The 1st Marine Division had been repeatedly thrown back since its first attack on Wana Ridge, 13 May.3 Yet during most of this 9-day period the weather had been dry and the ground solid, making possible a coordinated attack of all arms-infantry, tanks, heavy assault guns, armored flame throwers, and airplanes. On 21 May the weather changed, with gusts of wind and an overcast that reduced visibility. Before dawn of the next day the rain began, and it continued throughout most of the day and on into the night. The prospects of success for the infantry alone, slogging through the mud without the support of other arms, were not encouraging.
The almost continual downpour filled Wana Draw with mud and water until it resembled a lake. Tanks bogged down, helplessly mired. Amphibian tractors were unable to negotiate the morass, and front-line units, which had depended on these vehicles for carrying supplies forward in bad weather, now had to resort to hand carrying of supplies and of the wounded. These were back breaking tasks and were performed over areas swept by enemy fire. Mortar and
artillery smoke was used as far as possible to give concealment for all movement. Litter cases were carried back through knee-deep mud.

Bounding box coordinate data
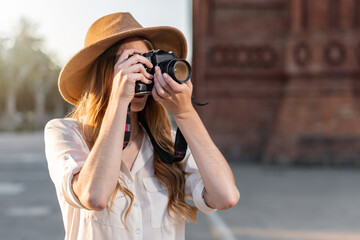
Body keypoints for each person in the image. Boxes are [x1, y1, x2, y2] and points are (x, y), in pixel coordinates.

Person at [44, 12, 239, 240]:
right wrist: (119, 101)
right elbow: (94, 196)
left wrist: (185, 113)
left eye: (147, 61)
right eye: (131, 62)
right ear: (103, 74)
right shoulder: (65, 132)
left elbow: (226, 197)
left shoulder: (167, 143)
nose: (142, 71)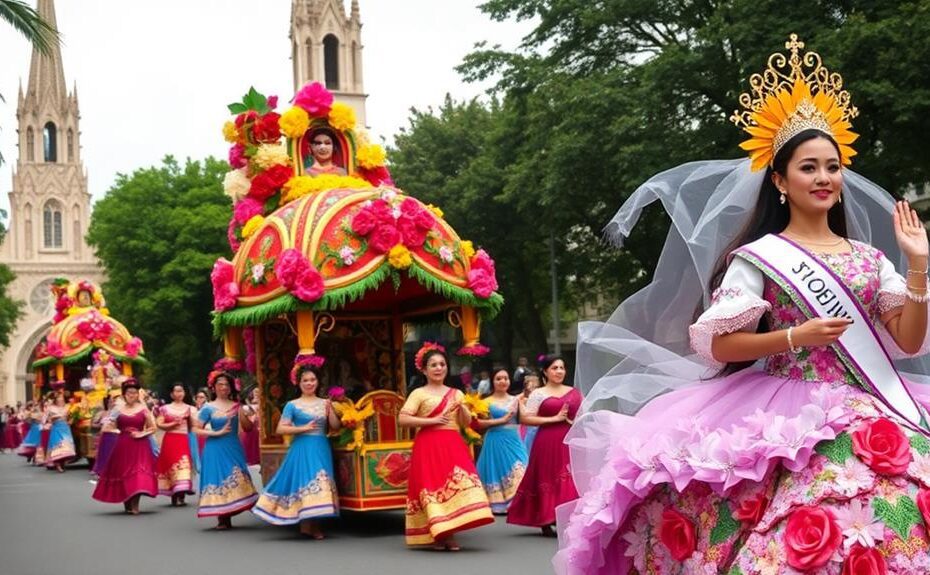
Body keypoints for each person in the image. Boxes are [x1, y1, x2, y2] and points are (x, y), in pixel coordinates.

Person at [555, 36, 930, 574]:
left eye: (832, 166)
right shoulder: (760, 257)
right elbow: (719, 343)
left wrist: (917, 263)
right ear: (780, 180)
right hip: (788, 408)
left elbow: (910, 340)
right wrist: (795, 337)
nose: (823, 178)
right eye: (808, 167)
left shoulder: (871, 258)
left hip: (874, 403)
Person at [399, 343, 494, 550]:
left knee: (459, 483)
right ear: (424, 370)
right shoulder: (418, 393)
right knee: (432, 487)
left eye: (442, 364)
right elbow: (403, 419)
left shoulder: (456, 393)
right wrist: (432, 421)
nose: (439, 368)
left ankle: (450, 532)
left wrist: (463, 408)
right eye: (433, 365)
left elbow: (465, 422)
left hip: (452, 444)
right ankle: (439, 535)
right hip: (428, 444)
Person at [253, 361, 341, 538]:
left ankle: (312, 524)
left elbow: (335, 426)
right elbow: (281, 429)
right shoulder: (292, 405)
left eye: (312, 379)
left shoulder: (325, 402)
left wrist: (330, 410)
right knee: (305, 482)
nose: (309, 383)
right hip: (302, 447)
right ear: (299, 383)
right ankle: (309, 525)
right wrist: (302, 429)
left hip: (321, 446)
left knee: (321, 481)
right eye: (305, 380)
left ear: (318, 381)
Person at [507, 355, 580, 535]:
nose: (559, 371)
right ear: (545, 371)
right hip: (547, 439)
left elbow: (583, 414)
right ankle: (546, 518)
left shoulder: (575, 392)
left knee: (570, 477)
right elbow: (526, 418)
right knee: (547, 476)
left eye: (562, 368)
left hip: (569, 439)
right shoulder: (539, 393)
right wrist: (554, 419)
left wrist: (577, 422)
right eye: (555, 368)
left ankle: (569, 518)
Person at [193, 370, 258, 529]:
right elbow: (196, 428)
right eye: (220, 384)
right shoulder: (208, 408)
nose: (223, 387)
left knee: (236, 475)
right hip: (214, 448)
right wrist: (215, 432)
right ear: (213, 388)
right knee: (218, 478)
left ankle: (233, 509)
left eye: (227, 385)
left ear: (231, 388)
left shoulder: (238, 406)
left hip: (233, 446)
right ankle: (223, 518)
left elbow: (248, 428)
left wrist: (245, 414)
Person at [91, 379, 158, 515]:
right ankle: (127, 502)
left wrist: (141, 433)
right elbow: (107, 426)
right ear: (124, 395)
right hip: (123, 444)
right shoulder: (118, 410)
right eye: (128, 393)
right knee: (123, 472)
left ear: (137, 394)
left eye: (134, 393)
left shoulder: (144, 410)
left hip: (140, 445)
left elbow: (153, 428)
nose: (131, 395)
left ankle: (135, 505)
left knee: (138, 473)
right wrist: (116, 431)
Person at [475, 367, 528, 514]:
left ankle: (520, 504)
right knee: (496, 470)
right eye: (498, 379)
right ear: (492, 381)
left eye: (505, 378)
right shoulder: (485, 402)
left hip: (514, 439)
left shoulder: (516, 400)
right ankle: (500, 503)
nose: (503, 381)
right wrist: (500, 420)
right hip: (495, 439)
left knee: (522, 468)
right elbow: (478, 423)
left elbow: (526, 418)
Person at [155, 384, 196, 506]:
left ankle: (181, 494)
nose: (179, 393)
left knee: (184, 466)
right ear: (171, 394)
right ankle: (174, 493)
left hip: (184, 439)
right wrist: (173, 424)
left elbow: (194, 427)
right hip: (171, 439)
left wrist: (189, 419)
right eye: (176, 391)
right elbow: (159, 424)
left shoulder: (191, 409)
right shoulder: (165, 408)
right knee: (171, 466)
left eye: (181, 391)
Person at [44, 391, 77, 472]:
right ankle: (58, 464)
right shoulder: (50, 408)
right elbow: (45, 420)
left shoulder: (68, 407)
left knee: (66, 447)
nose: (61, 399)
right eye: (59, 398)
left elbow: (73, 416)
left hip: (65, 428)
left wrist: (71, 420)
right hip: (56, 428)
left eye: (62, 397)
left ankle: (62, 463)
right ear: (55, 399)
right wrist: (52, 419)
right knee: (58, 447)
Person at [518, 372, 541, 452]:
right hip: (528, 429)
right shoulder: (523, 400)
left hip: (538, 429)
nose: (534, 389)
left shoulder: (541, 398)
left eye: (536, 387)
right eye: (532, 387)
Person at [238, 387, 260, 467]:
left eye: (258, 391)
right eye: (255, 391)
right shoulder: (246, 407)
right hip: (250, 432)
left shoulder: (264, 405)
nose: (257, 393)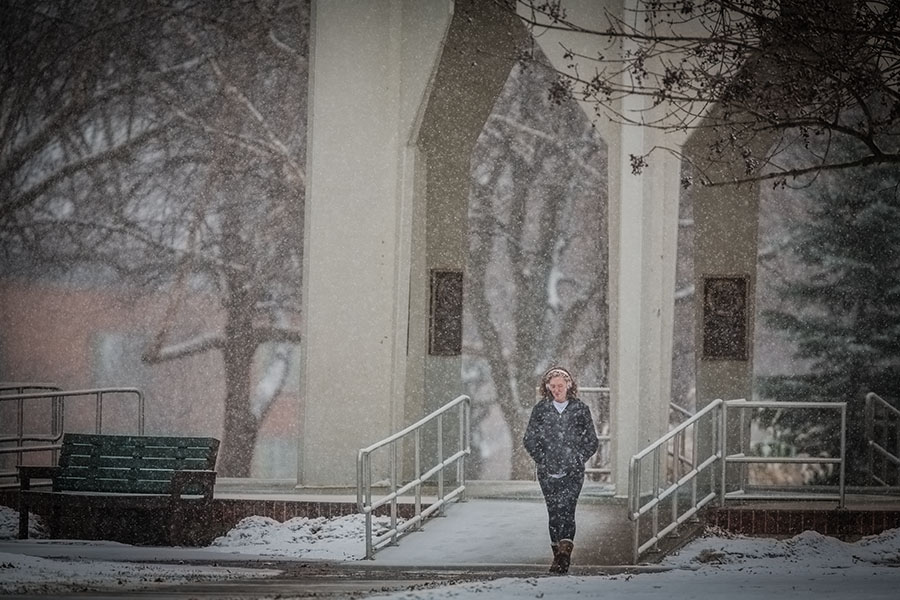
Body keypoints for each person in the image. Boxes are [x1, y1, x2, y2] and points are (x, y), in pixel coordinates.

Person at [523, 366, 599, 574]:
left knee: (567, 509)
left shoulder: (580, 409)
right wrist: (542, 459)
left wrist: (578, 457)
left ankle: (564, 555)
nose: (557, 389)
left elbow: (591, 440)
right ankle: (558, 553)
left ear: (569, 385)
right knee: (554, 512)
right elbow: (529, 439)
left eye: (560, 385)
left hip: (573, 471)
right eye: (553, 386)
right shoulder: (541, 409)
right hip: (548, 472)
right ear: (547, 387)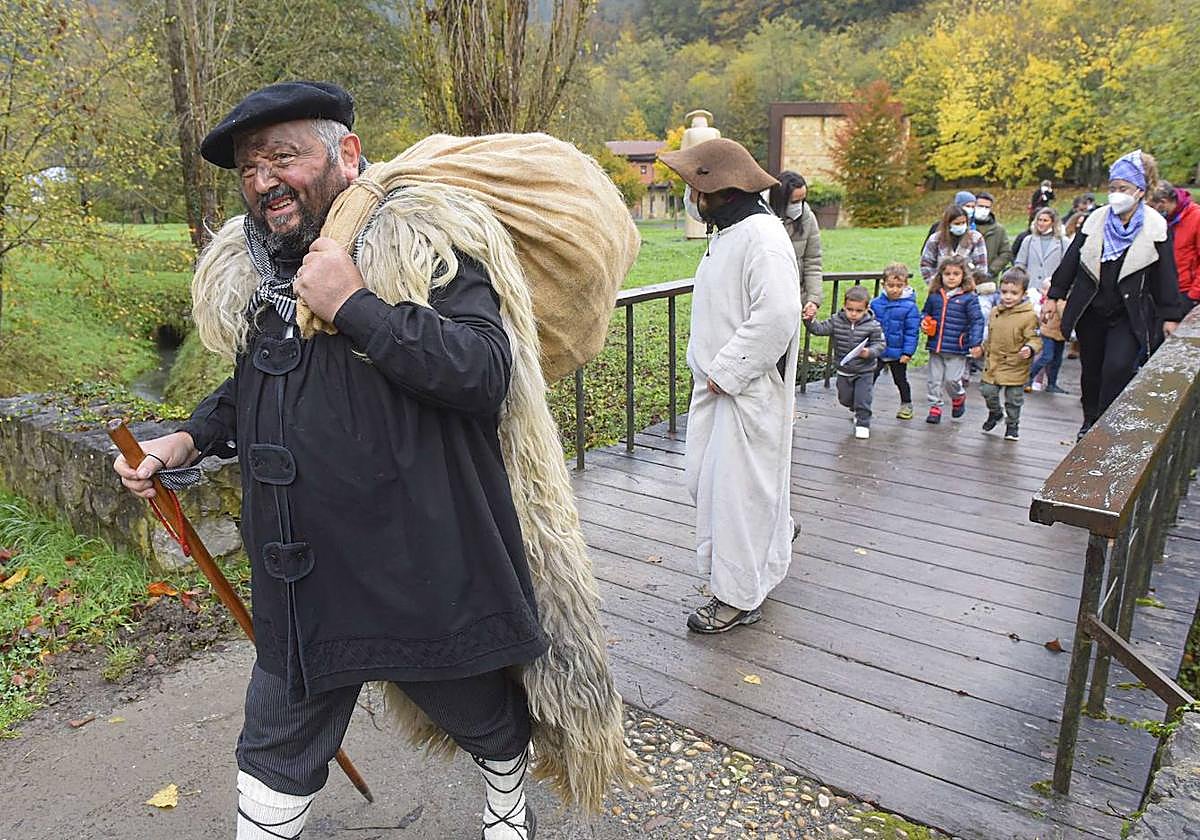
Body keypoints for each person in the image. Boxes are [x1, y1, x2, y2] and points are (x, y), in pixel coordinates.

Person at [112, 81, 630, 840]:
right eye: (249, 169)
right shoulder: (265, 267)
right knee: (273, 746)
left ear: (346, 155)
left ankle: (506, 802)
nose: (263, 182)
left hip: (416, 562)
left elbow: (485, 373)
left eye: (283, 157)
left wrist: (354, 304)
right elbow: (260, 380)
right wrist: (187, 439)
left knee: (478, 714)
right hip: (300, 571)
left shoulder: (423, 243)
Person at [657, 138, 801, 634]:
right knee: (712, 485)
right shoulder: (733, 233)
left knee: (736, 500)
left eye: (694, 189)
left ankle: (737, 598)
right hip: (720, 388)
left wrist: (729, 371)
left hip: (744, 393)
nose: (690, 198)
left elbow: (778, 313)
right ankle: (772, 542)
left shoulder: (762, 238)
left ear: (720, 191)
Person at [1047, 150, 1187, 440]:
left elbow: (1166, 274)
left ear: (1139, 190)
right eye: (1112, 187)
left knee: (1118, 366)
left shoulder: (1154, 226)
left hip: (1128, 313)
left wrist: (1171, 315)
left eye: (1123, 188)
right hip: (1092, 309)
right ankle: (1089, 418)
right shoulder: (1096, 220)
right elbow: (1071, 260)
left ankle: (1104, 424)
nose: (1116, 194)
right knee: (1092, 370)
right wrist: (1054, 295)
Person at [804, 285, 886, 438]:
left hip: (865, 370)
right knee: (845, 399)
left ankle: (863, 423)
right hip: (844, 370)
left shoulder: (872, 325)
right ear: (844, 306)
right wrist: (809, 321)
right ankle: (856, 409)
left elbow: (880, 344)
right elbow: (819, 329)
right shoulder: (837, 321)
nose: (853, 314)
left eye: (859, 311)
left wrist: (869, 352)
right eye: (850, 309)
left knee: (863, 398)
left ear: (867, 308)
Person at [920, 254, 984, 424]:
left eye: (956, 274)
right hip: (936, 345)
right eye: (947, 274)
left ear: (963, 276)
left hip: (957, 347)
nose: (951, 277)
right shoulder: (935, 295)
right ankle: (935, 407)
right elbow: (925, 312)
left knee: (952, 380)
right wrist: (924, 321)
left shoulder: (969, 298)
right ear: (940, 275)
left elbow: (977, 321)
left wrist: (975, 343)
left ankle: (958, 397)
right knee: (934, 380)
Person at [980, 268, 1042, 441]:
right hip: (994, 362)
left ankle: (1012, 425)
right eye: (1004, 292)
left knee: (1014, 399)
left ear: (1023, 293)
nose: (1008, 297)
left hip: (1016, 364)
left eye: (1014, 293)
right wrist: (982, 348)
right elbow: (990, 335)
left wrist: (1029, 348)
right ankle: (995, 412)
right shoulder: (995, 312)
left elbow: (1035, 339)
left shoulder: (1029, 316)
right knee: (987, 390)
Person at [871, 264, 921, 420]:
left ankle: (906, 404)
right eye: (891, 285)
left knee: (900, 379)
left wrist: (907, 352)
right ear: (883, 285)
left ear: (905, 285)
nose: (894, 289)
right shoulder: (875, 304)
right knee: (869, 378)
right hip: (877, 350)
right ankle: (862, 404)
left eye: (899, 286)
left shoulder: (910, 307)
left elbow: (911, 332)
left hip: (898, 352)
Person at [770, 170, 823, 319]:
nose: (798, 206)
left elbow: (813, 261)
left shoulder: (808, 219)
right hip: (767, 294)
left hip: (794, 296)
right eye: (794, 202)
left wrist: (813, 299)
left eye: (802, 200)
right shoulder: (763, 219)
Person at [1148, 181, 1200, 308]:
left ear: (1163, 202)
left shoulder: (1196, 217)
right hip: (1162, 290)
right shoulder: (1162, 221)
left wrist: (1194, 295)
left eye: (1152, 207)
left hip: (1186, 292)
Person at [920, 204, 989, 283]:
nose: (961, 226)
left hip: (969, 286)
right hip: (941, 286)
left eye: (963, 223)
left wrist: (970, 284)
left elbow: (981, 267)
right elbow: (926, 264)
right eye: (957, 224)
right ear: (948, 224)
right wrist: (935, 283)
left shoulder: (976, 238)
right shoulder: (935, 239)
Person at [1027, 276, 1068, 394]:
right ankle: (1028, 378)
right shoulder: (1054, 301)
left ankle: (1052, 384)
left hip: (1060, 334)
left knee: (1057, 360)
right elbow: (1063, 314)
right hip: (1048, 333)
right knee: (1047, 356)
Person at [1015, 207, 1069, 292]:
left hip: (1051, 290)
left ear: (1053, 223)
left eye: (1045, 220)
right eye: (1039, 220)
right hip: (1030, 289)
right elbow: (1020, 264)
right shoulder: (1028, 240)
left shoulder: (1063, 242)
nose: (1041, 223)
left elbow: (1066, 267)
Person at [973, 191, 1013, 277]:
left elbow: (1006, 253)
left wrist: (991, 271)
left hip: (988, 278)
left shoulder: (999, 230)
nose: (983, 210)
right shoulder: (966, 227)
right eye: (980, 206)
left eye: (987, 207)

■ **TASKS TO PERFORM**:
A. Using the passage on the fighting at Wana Ridge, say whether each statement agrees with it. Answer yes or no and quote the words that settle it.
(i) The rain began before dawn on the day after the weather changed.
(ii) Amphibian tractors could still carry supplies through the mud.
(iii) Litter cases were carried back through knee-deep mud.
B. Answer these questions from the Wana Ridge passage:
(i) On what date did the 1st Marine Division first attack Wana Ridge?
(ii) What did Wana Draw come to look like after the downpour?
(iii) What was used to hide movement as much as possible?
C. Carry on the passage about the fighting at Wana Ridge from the point where it stops.

■ **WRITTEN ANSWERS**:
A.
(i) Yes: "Before dawn of the next day the rain began"
(ii) No: "Amphibian tractors were unable to negotiate the morass"
(iii) Yes: "Litter cases were carried back through knee-deep mud."

B.
(i) 13 May
(ii) A lake
(iii) Mortar and artillery smoke

C.
Living conditions of front-line troops were indescribably bad. Foxholes dug into the clay slopes caved in from the constant soaking, and, even when the sides held, the holes had to be bailed out repeatedly. Clothes and equipment and the men’s bodies were wet for days. The bodies of Japanese killed at night lay outside the foxholes, decomposing under swarms of flies. Sanitation measures broke down. The troops were often hungry. Sleep was almost impossible. The strain began to take a mounting toll of men.
Under these conditions the Marine attack against Wana Ridge was soon at a standstill. The action degenerated into what was called in official reports “aggressive patrolling.” Despite inactivity, enemy mortar and artillery fire continued to play against the American front lines, especially at dusk and at night.
A break in the weather came on the morning of 28 May. The sky was clear. The 2nd Battalion, 1st Marines, acting on a favorable report of a patrol that had reconnoitered the ground the day before, made ready to strike for 100 Meter Hill, or Knob Hill as it was sometimes called, at the eastern tip of Wana Ridge. As soon as this objective was gained, the 3rd Battalion was to secure Wana Draw. Twice the 2nd Battalion assaulted 100 Meter Hill, and by 0800 Company E reached the top. But the crest could not be held, and no gain at all was made down the southern and eastern slopes. Machine-gun fire from three directions hit the marines, mortar shells fell on them, and Japanese only a few yards away mounted satchel charges on sticks and flung them from close range. The attack failed, and smoke had to be employed to evacuate the wounded.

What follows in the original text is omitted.